My natural reaction was to fold myself into him as he wrapped his arms around me. My cheek met his chest. I breathed him in. He smelled like whiskey and cigarettes and some expensive cologne that reminded me of a field filled with sunshine after a violent thunderstorm.
He gently stroked a hand down my hair, smoothing it before running his fingertips down my back. “I’m sorry Vinnie’s an asshole.”
“It’s fine,” I said, pulling out of his embrace.
“No, it isn’t.” He reached for me again, but I backed away and returned to my box of t-shirts.
I couldn’t do this. Not with Parker.
Not only was he a musician, but I knew he was good. I couldn’t get tangled up in him.
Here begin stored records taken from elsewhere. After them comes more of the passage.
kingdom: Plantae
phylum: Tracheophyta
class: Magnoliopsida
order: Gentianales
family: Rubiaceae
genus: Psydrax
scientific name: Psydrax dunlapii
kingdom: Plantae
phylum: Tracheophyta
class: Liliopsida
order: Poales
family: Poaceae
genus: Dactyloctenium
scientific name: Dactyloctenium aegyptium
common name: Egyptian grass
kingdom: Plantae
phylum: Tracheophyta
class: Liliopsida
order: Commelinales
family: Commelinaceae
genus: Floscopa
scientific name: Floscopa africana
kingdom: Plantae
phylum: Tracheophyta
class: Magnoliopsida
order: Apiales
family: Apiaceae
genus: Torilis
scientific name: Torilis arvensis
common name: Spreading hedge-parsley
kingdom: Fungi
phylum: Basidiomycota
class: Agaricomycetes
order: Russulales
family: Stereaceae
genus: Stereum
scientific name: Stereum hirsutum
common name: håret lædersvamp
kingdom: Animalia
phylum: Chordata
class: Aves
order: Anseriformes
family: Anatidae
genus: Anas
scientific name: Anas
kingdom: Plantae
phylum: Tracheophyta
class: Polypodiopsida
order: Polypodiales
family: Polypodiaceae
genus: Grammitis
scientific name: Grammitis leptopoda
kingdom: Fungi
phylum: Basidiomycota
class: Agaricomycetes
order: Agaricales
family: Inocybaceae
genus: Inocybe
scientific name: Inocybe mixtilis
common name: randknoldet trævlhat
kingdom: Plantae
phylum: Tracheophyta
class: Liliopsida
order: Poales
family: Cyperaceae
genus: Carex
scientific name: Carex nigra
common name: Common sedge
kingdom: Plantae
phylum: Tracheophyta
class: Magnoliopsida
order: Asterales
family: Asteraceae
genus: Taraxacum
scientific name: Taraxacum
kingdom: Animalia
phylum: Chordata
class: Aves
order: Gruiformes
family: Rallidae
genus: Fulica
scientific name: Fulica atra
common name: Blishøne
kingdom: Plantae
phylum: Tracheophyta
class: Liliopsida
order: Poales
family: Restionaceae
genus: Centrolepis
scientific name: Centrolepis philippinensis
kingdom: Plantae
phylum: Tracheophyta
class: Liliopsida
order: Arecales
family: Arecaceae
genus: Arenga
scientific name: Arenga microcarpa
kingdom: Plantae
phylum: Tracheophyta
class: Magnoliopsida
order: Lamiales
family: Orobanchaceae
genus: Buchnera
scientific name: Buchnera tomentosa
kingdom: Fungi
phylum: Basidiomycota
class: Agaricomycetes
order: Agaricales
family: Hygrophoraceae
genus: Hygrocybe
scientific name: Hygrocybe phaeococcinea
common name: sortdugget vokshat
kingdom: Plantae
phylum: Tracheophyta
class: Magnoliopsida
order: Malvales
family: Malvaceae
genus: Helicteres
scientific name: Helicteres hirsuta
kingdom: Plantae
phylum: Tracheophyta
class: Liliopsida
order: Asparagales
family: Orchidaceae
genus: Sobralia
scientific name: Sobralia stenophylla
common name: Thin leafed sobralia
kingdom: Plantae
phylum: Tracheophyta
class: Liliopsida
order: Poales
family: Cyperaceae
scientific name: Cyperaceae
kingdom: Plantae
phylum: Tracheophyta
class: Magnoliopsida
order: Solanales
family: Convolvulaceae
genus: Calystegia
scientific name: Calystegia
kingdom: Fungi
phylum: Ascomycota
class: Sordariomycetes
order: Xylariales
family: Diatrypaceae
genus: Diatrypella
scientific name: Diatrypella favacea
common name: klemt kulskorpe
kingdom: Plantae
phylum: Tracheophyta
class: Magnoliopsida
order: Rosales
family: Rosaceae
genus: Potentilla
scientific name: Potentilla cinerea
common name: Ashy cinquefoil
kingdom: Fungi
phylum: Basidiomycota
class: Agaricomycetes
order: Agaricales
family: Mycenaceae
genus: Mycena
He’d only leave me, or he’d be taken from me.
And based on the emotions that had been running rampant through me since I’d heard the first song on the Flashing Light album, I knew I was incapable of handling our imminent end.
“It’s not the first time some asshole from a band thinks he’s too good to follow the rules, and it won’t be the last.”
“Will you at least tell me your name?”
“Roxanna.” I realized I should’ve asked him his name, but I already knew.
“Roxanna?” I could feel his eyes on me even though I wasn’t looking at him. “That name doesn’t fit you.”
I shrugged. “Tell that to my parents.”
He laughed, and it seemed like the room got a little brighter just with the sound. “What’s your middle name?”
“Cecilia.”
“Roxanna Cecilia. If that’s not the daughter of a musician, I don’t know what is.”
“I hate my name.”
“What do you want it to be?”
“Something simpler.”
“How about Jimi?”
“Jimi?”
He nodded toward my shirt. I’d thrown on a Jimi Hendrix t-shirt and a pair of jeans that morning. It was sort of an undeclared uniform
that employees of Vintage had to wear a vintage t-shirt to work.
“Sure. Jimi it is.” Like it mattered. This guy was in my store for one night, but I’d at least have the memories of our conversations to hold after he was gone.
“Okay, Jimi. I just came back for a break with Vinnie.”
“Do what you need to do.”
“You’ll be around?” He took a step closer to me.
“Yeah. I’m here until close.”
“What are you doing after close?” he asked. He reached out and briefly fingered a stray lock of my hair.
I ignored the shudder that rolled through me at his touch. “Going home.”
“You probably shouldn’t do that alone.” His voice projected confidence. He seemed like the kind of guy who was used to getting what he wanted.
I rolled my eyes. “Good line.” I turned my attention back to my t-shirts.
“What time is close?”
“Eleven. But with cleaning up after you, I’ll probably be here until after midnight.”
“Perfect. I have a short set to play at eleven, but I can be back here around midnight.”
“You have no reason to come back here.”
He took off the hat he wore backwards and set it on the table with the grooves. He ran his hands through his thick, luscious, messy, dark hair. I found myself wanting to do that for him.
I stared down at the hat for a second, memorizing it. It was black. The word “Sox” was embroidered in black letters, black on black. It was the Chicago White Sox logo.
“Looks like I forgot my lucky hat. I can’t go on tour for six weeks without it.”
I couldn’t help my smile. I didn’t want him to see it, so I ducked back into the box of t-shirts. I didn’t want him to know how he affected me. I didn’t want him to know that when he’d touched my hair, an air of intimacy and eroticism accompanied the gesture. I didn’t want him to know that just feeling like he cared—that miniscule act of caring that came so easily to some people—was enough to send a shudder of desire through me.
And I certainly didn’t want him to know how goddamn sexy I thought he was.
I’d forgotten what desire, true desire for another person, felt like. It had been far too long. I needed to pull myself out of the despair that I’d been in, but I still wasn’t sure how to get out.